— start of Excerpt —

DEBS 2016 Grand Challenge: Social networks

Call for Grand Challenge Solutions

The ACM DEBS 2016 Grand Challenge is the sixth in a series of
challenges which seek to provide a common ground and uniform evaluation criteria for a
competition aimed at both research and industrial event-based systems. The goal of the
2016 DEBS Grand Challenge competition is to evaluate event-based systems for real-time
analytics over high volume data streams in the context of graph models.

The underlying scenario addresses the analysis metrics for
a dynamic (evolving) social-network graph. Specifically, the 2016 Grand Challenge targets
following problems: (1) identification of the posts that currently trigger the most
activity in the social network, and (2) identification of large communities that are
currently involved in a topic. The corresponding queries require continuous analysis
of a dynamic graph under the consideration of multiple streams that reflect updates to the graph.

The data for the DEBS 2016 Grand Challenge is based on the dataset
provided together with the
LDBC Social Network Benchmark.
DEBS 2016 Grand Challenge takes up the general scenario from the
2014 SIGMOD Programming Contest,
however, in contrasts to the SIGMOD contest, it explicitly focuses on processing
streaming data and thus dynamic graphs. Details about the data, queries for the Grand Challenge, and
information about evaluation are provided below.

Prize

Participants in the 2016 DEBS Grand Challenge will have the chance to win two prizes.
The first prize is the “Grand Challenge Award” for the best performing, correct submission. The winner (or winning team)
of the “Grand Challenge Award” will be additionally awarded with a monetary reward of $1000. The monetary reward and
the whole DEBS 2016 Grand Challenge is sponsored by the WSO2.

The second prize is the “Grand Challenge Audience Award” – it is determined based on the audience feedback provided
after the presentation of the Grand Challenge solutions during the DEBS 2016 conference. The “Grand Challenge Audience
Award”, as opposed to the overall “Grand Challenge Award”, does not entail any additional monetary reward as it is
based purely on the audience perception of the presenatation of a given solution.

— end of Excerpt —
— start of Provided material —

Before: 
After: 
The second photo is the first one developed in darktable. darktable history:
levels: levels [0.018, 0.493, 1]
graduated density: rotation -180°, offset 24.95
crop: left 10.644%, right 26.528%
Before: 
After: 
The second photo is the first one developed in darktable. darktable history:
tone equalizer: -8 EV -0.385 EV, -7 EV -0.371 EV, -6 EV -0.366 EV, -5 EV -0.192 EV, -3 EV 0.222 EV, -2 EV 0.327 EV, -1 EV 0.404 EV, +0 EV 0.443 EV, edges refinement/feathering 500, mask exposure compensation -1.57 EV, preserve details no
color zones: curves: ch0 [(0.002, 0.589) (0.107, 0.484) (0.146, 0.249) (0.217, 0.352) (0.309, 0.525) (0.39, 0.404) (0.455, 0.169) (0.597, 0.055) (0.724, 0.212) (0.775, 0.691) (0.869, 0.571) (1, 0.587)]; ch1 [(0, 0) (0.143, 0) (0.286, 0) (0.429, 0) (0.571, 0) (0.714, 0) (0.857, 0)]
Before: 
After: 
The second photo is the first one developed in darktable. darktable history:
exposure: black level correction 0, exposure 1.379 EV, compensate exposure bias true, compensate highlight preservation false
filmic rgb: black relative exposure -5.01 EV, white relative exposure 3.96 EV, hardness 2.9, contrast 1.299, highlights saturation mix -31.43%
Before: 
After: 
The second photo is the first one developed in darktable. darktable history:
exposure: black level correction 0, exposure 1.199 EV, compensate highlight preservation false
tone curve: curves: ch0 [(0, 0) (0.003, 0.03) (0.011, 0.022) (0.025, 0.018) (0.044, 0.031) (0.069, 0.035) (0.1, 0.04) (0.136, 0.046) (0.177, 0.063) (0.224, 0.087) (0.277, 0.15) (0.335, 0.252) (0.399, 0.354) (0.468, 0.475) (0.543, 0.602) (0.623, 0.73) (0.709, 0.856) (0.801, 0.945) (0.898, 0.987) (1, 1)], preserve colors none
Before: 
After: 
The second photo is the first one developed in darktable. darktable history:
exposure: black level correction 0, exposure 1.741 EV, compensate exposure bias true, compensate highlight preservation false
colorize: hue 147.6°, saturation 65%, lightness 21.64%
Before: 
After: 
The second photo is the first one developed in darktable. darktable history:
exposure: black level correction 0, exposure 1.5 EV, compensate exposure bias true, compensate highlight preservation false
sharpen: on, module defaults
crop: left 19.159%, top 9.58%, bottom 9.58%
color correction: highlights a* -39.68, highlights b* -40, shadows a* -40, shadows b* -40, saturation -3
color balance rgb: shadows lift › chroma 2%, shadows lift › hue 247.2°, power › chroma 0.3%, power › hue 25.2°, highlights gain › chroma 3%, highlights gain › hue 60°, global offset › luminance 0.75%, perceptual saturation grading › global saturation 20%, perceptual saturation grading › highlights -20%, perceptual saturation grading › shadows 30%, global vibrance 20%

— end of Provided material —

**Task 1**:
Answer these questions about the DEBS 2016 Grand Challenge call.
(a) What dataset is the data for the challenge based on?
(b) Who sponsors the monetary reward?
(c) What determines the winner of the "Grand Challenge Audience Award"?
**Task 2**: Resume the DEBS 2016 Grand Challenge call, continuing on from its last sentence.

**Right answer 1**:
(a) The dataset provided together with the LDBC Social Network Benchmark.
(b) WSO2.
(c) Audience feedback given after the presentation of the Grand Challenge solutions during the DEBS 2016 conference.

**Right answer 2**:
Support

We would like to explicitly thank WSO2 for sponsoring the DEBS 2016 Grand Challenge
prize and the LDBC Council for their help in preparing the test data set. We also like to thank
the BICC lab at the Hochschule Furtwangen University for providing the resources to run the evaluation system.

WSO2
LDBC Council
HFU

License

All solutions submitted to the DEBS 2016 Grand Challenge must be made open source under the BSD license: https://opensource.org/licenses/BSD-3-Clause. A solution incorporates concepts, queries, and code developed for the purpose of solving the Grand Challenge. If a solution is developed within the context of, is built on top of, or is using an existing system or solution which is licensed under a different license than BSD, then such an existing solution or system needs not have its license changed.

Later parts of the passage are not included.